Longtemps reconnu comme une terre d’athlétisme et de champions de fond, le Maroc a franchi un cap décisif sur l’échiquier sportif international. Depuis l’épopée historique de l’équipe nationale lors de la Coupe du monde de football 2022, le Royaume a changé de dimension. Sa progression fulgurante dans les classements mondiaux, où il s’achemine vers le top 10, témoigne d’un nouveau statut. Cette dynamique se confirme aujourd’hui avec l’organisation réussie d’une Coupe d’Afrique des Nations saluée unanimement, tant pour sa qualité logistique que pour son ambiance et sa sécurité.
Cette ascension n’est ni le fruit du hasard ni un simple coup d’éclat. Elle s’inscrit dans une vision stratégique portée au plus haut sommet de l’État, fondée sur des ambitions claires et assumées. Infrastructures modernes, professionnalisation de la gouvernance sportive, investissements massifs et mobilisation de compétences nationales et internationales ont permis au Maroc de s’imposer comme une grande nation de sport, identifiable, crédible et désormais respectée. Les sacrifices consentis dans ce processus paraissent aujourd’hui secondaires, tant le projet a porté ses fruits.
Certes, les critiques ne manquent pas. Certains dénoncent une prétendue « folie des grandeurs », estimant qu’un pays aspirant à jouer dans la cour des grands ne devrait pas encore composer avec des poches de pauvreté, de fortes disparités sociales et territoriales, ou un taux d’analphabétisme préoccupant. Mais ces réserves n’altèrent en rien l’éclat de la nouvelle image sportive du Royaume, qui brille sur la scène internationale et contribue à renforcer son soft power.

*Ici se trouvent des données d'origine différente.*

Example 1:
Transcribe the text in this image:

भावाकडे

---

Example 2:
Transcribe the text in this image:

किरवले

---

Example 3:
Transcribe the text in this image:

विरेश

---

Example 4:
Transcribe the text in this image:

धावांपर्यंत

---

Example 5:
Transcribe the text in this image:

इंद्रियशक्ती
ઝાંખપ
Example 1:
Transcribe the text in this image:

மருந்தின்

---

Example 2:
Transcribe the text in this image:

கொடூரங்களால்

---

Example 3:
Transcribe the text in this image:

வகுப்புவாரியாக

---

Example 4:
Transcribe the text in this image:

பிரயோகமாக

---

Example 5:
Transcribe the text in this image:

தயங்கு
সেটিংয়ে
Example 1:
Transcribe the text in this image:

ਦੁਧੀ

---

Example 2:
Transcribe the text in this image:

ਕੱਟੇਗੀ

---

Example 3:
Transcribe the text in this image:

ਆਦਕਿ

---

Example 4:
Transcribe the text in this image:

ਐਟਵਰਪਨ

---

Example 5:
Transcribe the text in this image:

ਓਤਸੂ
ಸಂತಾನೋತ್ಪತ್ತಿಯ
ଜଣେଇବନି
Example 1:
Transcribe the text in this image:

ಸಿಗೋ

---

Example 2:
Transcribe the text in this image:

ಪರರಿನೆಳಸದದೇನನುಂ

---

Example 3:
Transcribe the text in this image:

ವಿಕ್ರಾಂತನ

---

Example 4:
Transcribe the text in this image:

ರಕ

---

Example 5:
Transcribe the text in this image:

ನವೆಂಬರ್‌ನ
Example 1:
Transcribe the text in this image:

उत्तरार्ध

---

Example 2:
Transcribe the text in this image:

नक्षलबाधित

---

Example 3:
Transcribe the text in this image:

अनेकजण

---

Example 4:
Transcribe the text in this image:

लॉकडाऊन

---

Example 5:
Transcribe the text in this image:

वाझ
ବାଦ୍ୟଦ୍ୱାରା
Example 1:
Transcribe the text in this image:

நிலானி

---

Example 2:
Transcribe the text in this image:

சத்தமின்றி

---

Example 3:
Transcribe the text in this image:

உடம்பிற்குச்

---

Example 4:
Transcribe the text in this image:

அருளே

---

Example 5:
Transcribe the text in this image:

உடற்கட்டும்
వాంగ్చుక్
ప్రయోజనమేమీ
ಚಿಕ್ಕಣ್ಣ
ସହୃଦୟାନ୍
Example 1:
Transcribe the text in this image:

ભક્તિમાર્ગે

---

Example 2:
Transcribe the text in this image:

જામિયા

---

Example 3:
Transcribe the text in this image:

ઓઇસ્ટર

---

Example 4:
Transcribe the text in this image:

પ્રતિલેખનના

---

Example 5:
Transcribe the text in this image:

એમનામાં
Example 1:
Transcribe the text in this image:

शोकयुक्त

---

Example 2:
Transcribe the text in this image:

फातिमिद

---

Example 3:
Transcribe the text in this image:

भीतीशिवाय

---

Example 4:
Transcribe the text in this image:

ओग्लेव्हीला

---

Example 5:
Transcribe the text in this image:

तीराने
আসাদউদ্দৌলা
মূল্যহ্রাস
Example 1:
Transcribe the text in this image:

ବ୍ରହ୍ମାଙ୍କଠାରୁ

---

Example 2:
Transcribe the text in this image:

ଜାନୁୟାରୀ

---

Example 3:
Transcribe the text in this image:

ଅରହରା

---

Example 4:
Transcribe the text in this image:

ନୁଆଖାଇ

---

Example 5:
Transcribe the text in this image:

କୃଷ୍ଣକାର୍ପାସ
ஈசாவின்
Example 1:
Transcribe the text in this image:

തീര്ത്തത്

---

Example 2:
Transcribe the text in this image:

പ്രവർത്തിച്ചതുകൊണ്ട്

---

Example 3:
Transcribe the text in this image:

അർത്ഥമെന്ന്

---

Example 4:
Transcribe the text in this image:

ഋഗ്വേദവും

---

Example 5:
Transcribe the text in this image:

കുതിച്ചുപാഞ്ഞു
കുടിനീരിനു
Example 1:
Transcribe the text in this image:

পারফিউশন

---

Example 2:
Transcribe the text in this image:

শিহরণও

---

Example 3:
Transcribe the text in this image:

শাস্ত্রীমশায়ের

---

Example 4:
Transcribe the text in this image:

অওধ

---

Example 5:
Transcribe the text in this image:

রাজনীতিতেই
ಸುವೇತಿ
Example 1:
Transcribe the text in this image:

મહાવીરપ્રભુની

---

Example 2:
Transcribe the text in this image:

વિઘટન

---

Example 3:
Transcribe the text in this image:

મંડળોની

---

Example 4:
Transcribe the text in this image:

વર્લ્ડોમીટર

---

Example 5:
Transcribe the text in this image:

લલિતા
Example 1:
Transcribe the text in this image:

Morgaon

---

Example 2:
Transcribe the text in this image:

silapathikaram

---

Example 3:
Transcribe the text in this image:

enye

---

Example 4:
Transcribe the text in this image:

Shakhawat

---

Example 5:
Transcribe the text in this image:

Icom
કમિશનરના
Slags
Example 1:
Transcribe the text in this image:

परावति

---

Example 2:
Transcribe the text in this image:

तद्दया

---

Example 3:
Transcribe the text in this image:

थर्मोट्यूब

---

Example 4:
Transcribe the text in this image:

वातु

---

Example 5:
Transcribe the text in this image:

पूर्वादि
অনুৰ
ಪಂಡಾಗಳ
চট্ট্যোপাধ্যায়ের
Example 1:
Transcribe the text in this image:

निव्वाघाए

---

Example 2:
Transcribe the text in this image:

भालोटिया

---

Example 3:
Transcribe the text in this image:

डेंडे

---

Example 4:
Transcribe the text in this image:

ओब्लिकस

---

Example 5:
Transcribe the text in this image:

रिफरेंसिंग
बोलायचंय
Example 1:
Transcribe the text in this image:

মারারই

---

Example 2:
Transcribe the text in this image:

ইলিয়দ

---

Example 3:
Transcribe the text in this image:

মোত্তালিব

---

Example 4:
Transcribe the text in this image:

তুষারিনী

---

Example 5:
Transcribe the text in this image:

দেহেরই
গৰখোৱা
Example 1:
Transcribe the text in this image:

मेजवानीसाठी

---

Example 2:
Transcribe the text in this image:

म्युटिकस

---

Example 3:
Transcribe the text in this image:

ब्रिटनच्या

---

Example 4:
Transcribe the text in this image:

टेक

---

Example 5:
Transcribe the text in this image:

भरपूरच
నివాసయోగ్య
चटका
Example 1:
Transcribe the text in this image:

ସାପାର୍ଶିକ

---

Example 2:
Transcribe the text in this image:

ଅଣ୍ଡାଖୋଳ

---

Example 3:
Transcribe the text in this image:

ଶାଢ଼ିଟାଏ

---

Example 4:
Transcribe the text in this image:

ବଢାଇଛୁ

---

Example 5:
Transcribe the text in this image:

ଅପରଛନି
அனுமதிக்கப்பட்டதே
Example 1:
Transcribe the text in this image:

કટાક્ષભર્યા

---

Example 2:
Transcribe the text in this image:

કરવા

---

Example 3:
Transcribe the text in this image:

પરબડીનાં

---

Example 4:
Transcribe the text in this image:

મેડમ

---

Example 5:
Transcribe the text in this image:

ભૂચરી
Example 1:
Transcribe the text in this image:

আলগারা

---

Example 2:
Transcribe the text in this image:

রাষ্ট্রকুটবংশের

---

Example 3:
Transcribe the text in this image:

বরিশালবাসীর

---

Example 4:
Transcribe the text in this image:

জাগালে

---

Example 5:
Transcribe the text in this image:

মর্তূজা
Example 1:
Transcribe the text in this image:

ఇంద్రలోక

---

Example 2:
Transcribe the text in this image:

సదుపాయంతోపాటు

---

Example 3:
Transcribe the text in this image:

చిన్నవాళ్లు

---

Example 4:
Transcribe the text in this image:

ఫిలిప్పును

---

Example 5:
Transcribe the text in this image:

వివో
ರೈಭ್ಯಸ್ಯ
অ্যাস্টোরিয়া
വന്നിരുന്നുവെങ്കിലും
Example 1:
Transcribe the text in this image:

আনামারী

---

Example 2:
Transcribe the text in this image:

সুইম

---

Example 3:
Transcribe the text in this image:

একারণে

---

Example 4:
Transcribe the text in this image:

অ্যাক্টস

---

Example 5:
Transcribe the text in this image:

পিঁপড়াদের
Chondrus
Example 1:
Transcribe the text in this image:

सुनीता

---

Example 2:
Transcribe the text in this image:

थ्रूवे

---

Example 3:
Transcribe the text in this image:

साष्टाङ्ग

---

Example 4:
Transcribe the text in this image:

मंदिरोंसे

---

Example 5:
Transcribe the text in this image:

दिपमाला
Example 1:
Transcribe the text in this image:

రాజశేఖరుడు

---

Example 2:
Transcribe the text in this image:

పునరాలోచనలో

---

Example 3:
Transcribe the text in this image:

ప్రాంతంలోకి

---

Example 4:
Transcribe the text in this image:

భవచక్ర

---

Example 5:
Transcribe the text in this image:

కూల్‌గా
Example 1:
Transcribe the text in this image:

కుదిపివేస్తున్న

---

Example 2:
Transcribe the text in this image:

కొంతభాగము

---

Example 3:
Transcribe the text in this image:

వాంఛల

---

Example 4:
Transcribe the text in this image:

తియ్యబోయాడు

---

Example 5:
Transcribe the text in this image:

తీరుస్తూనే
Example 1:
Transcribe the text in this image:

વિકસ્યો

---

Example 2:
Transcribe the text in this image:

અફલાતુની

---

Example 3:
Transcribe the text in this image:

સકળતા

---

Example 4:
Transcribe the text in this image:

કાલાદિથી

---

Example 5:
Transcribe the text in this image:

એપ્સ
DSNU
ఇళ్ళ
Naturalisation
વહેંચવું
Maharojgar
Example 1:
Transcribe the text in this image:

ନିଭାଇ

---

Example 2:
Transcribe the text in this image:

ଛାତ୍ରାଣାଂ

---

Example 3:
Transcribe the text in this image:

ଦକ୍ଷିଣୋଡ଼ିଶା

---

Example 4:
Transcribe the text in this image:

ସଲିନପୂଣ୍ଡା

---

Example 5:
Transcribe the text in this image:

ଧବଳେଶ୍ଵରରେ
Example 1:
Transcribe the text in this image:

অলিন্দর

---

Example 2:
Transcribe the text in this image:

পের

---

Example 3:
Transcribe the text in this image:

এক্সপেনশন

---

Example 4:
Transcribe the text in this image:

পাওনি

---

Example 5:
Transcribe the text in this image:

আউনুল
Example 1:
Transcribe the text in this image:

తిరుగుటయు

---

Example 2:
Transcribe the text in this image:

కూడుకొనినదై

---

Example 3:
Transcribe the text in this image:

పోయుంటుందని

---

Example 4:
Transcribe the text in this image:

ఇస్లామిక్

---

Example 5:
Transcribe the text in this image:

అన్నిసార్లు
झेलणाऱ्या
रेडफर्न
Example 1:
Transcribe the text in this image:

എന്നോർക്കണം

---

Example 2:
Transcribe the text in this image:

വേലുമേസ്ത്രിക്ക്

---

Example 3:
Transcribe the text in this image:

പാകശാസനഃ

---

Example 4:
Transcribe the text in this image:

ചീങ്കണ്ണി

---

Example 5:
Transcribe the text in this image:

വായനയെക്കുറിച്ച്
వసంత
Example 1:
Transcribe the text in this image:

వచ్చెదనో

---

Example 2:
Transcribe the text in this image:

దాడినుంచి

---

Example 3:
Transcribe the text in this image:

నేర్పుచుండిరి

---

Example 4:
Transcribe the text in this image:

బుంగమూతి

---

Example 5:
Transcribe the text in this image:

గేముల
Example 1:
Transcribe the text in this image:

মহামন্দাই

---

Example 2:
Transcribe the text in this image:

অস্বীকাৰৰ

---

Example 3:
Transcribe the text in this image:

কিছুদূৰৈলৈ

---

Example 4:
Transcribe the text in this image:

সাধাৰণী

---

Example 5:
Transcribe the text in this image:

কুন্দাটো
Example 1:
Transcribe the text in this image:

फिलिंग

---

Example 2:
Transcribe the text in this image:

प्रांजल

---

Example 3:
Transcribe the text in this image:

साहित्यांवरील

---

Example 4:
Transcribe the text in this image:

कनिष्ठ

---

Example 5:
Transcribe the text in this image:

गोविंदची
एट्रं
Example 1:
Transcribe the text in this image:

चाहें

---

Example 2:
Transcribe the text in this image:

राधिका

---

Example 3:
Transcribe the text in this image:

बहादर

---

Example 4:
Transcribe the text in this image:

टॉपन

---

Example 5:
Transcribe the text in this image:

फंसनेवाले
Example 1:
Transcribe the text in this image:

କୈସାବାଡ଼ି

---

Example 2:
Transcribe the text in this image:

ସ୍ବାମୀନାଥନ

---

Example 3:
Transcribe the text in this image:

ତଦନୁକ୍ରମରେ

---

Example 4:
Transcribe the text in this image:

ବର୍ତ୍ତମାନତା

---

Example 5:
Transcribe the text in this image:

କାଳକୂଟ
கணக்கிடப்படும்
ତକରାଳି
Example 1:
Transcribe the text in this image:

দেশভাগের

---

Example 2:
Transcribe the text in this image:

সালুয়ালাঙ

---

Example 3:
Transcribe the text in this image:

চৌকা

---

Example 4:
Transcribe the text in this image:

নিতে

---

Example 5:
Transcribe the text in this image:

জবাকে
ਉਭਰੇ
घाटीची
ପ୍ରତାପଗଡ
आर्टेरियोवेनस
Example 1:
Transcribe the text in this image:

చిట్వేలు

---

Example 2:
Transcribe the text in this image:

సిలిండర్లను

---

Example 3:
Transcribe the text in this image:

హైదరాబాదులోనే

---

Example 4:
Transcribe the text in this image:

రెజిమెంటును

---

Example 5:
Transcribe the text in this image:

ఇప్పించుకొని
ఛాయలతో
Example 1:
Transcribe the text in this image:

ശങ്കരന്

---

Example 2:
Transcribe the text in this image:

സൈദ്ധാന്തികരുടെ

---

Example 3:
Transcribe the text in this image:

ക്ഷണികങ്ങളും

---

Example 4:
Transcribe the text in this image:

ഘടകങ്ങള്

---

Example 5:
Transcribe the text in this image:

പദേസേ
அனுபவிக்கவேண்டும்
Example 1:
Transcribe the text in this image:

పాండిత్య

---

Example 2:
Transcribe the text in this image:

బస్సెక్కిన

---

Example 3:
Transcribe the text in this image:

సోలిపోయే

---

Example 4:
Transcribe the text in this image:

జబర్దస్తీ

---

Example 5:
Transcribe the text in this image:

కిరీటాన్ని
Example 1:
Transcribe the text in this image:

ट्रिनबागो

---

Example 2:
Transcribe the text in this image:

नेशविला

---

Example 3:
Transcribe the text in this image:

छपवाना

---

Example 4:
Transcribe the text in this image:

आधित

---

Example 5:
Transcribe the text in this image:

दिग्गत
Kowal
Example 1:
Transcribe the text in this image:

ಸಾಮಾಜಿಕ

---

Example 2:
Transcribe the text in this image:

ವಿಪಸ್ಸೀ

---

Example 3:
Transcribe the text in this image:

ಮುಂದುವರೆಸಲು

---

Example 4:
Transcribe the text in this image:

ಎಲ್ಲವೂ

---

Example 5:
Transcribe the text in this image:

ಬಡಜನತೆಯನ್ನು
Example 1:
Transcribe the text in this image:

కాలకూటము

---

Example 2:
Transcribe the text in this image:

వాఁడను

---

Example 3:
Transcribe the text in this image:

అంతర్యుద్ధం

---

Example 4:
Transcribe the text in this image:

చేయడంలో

L’enjeu des prochaines années sera toutefois déterminant. Il ne s’agira pas seulement de préserver cette image conquise de haute lutte, mais de la consolider durablement par un effort accru en matière de développement socio-économique. La réduction des inégalités, la lutte ciblée contre la pauvreté et l’intégration des territoires marginalisés devront accompagner cette ambition sportive, afin d’éviter toute dissonance entre vitrine internationale et réalité sociale.
Enfin, pour que cette image moderne et conquérante soit pleinement assumée, le Maroc devra poursuivre le chantier de la réforme du sport national. Cela passe par une gouvernance assainie, débarrassée des pratiques archaïques et des réseaux d’intérêts, mais aussi par un investissement continu dans la formation des jeunes talents. Ces derniers sont appelés à devenir les futurs ambassadeurs du Royaume, porteurs d’une image à la fois performante, éthique et durable.